Czym charakteryzuje się dobra nazwa?
Dobra domena:
- jest możliwie krótka,
- łatwo się ją wymawia przez osoby, do których adresujemy nasze produkty/usługi,
- łatwo ją np. zanotować,
- nie myli się z innymi nazwami,
- nie ma złych skojarzeń (szczególnie istotne, jeśli rejestrujemy domenę w kraju, którego języka nie znamy),
- nie powoduje np. naruszenia czyjegoś znaku towarowego.
Odkupuję domenę - czym się kierować?
Rozsądkiem. Cena odkupywanej domeny na rynku wtórym musi mieć przełożenie na potencjalne zyski z posiadania tej właśnie nazwy. Sama chęć „posiadania” domeny nie może przesłonić nam celu - czyli zysku dla firmy. Wystarczy wykonać prostą kalkulację - ile zyskamy dzięki takiej właśnie domenie.

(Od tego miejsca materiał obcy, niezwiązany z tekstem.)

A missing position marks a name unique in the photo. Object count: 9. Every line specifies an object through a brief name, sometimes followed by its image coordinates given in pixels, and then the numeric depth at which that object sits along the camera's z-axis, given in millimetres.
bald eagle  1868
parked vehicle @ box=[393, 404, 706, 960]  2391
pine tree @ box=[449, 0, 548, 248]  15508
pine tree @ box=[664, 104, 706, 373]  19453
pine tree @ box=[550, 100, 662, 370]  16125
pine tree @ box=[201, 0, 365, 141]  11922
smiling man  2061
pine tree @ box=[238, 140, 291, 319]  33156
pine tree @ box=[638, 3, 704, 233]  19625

Jeśli cena domeny jest większa niż potencjalny zysk, decyzja jest prosta - nie kupujemy.
Innymi słowy: liczymy pieniądze, a nie podchodzimy emocjonalnie do chęci posiadania domeny.

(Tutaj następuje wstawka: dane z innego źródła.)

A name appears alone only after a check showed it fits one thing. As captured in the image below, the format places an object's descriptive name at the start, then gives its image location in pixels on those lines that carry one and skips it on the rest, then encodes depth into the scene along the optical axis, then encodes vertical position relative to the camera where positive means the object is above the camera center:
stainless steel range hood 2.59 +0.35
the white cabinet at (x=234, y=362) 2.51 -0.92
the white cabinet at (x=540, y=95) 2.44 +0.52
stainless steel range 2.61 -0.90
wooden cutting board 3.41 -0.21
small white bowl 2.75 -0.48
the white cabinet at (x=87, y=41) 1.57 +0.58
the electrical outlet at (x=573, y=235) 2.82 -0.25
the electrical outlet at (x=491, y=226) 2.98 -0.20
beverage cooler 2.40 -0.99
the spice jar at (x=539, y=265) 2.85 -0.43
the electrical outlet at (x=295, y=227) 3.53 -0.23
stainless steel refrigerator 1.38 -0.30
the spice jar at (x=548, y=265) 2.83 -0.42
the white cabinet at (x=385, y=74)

Należy przemyśleć, czy przypadkiem nie lepiej np. wykorzystać mechanizmów pozycjonowania strony zamiast wydawać te same pieniądze na zakup domeny, w sytuacji gdzie i tak będziemy musieli zająć się pozycjonowaniem...

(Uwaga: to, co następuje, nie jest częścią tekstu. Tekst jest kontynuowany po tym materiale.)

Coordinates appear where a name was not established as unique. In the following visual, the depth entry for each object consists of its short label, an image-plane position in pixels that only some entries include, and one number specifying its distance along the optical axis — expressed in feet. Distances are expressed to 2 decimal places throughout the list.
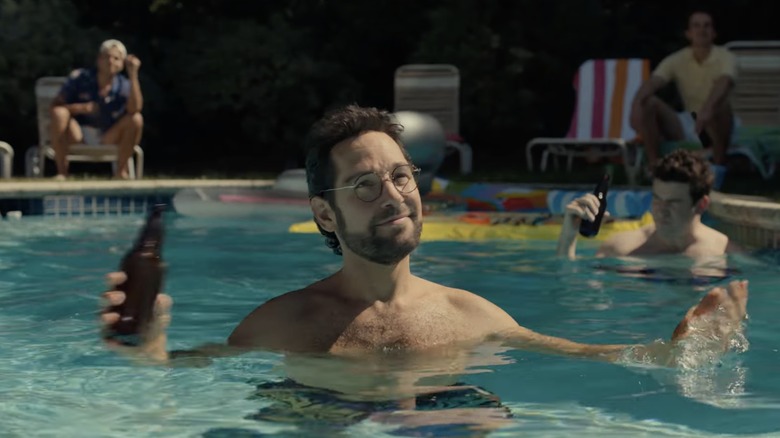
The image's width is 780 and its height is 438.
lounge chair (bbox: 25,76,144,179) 41.22
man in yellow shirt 37.65
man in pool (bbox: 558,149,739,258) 22.63
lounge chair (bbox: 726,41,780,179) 44.11
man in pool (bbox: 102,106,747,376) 12.14
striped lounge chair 44.50
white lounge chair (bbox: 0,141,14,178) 40.57
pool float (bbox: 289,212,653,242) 29.63
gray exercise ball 36.27
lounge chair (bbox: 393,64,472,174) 47.85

Nie zawsze też klienci będą docierali do nas przez wyszukiwarkę. Jeśli reklamujemy się w prasie, możemy pozwolić sobie, aby klienci przepisali być może niezbyt atrakcyjną nazwę z reklamy do przeglądarki.
Należy pamiętać, że oprócz dobrej nazwy musimy mieć też dobrze zaprojektowaną i wykonaną stronę. Po co nam super domena, skoro klient nie będzie mógł np. zapłacić za towar, bo pojawi się nagle błąd przy płatności...?
Reasumując:
- należy przekalkulować cenę odkupywanej domeny,
- dokonać oceny kosztów i zysku z pozycjonowania strony, zarówno mając nawet nieco „gorszą”, ale tańszą domenę (za 10 zł), jak i idealnie pasującą, ale drogą (za kilkadziesiąt lub kilkaset tysięcy zł) domenę,
- przeanalizować kanały dystrybucji informacji o naszym adresie internetowym,
- policzyć koszty wykonania i utrzymania strony WWW.
Co wcześniej – domena czy firma?
Jeśli zakładamy nową firmę, a naszym głównym kanałem dotarcia do klienta będzie Internet, warto zadać sobie pytanie, czy nie lepiej znaleźć najpierw ciekawą nazwę domenową, zarejestrować taką domenę, a dopiero później zarejestrować firmę o takiej właśnie nazwie. To jest bardzo popularna praktyka pośród firm „dotcom” w USA i coraz częściej stosowana również w Polsce.
.PL a może .EU?
Tutaj sprawa jest prostsza. Jeśli chcemy adresować nasz biznes do mieszkańców Polski, będziemy zazwyczaj bardziej wiarygodni, jeśli nasza witryna lub sklep internetowy będzie pod adresem z końcówką .PL. Jeśli naszym obszarem działalności będzie np. Unia Europejska, to warto dokonać rejestracji domen zarówno z końcówką .PL, jak i końcówką .EU.
W tym przypadku statystyki mówią same za siebie. Na 1,7 miliona domen .PL jest niecałe 200,000 domen z końcówką .EU zarejestrowanych przez firmy i osoby fizyczne z terenu Polski. Domeny .EU będą współistniały z domenami .PL, niemniej traktowane są zazwyczaj jako „ciekawostka”, a nie narzędzie dla prawdziwego biznesu.
Koszty
Rejestracja domeny .PL jest bardzo prosta i tania. Koszt hurtowy rejestracji domen .PL to 10 zł, koszt odnowienia w kolejnych latach to 40 zł. Pośród Partnerów NASK można znaleźć zarówno tych, którzy narzucają dużą marżę na odnowieniach, sięgającą nawet (!) 60 zł (+VAT), jak i takich, którzy rejestrują i odnawiają domeny w cenach NASK, czyli za 10 zł (w pierwszym roku) i 40 zł (w drugim roku).
Warto też przeanalizować regulamin pośrednika. Często rejestracja „darmowa” przekłada się na bardzo wysokie koszty utrzymania w kolejnych latach. Warto więc dokładnie sprawdzić cennik i warunki finanowe oraz możliwości i koszty przeniesienia domeny do innego pośrednika. W minionym roku zostało przeniesionych pomiędzy Partnerami aż 100,000 domen, w tym roku będzie to zapewne znacznie więcej.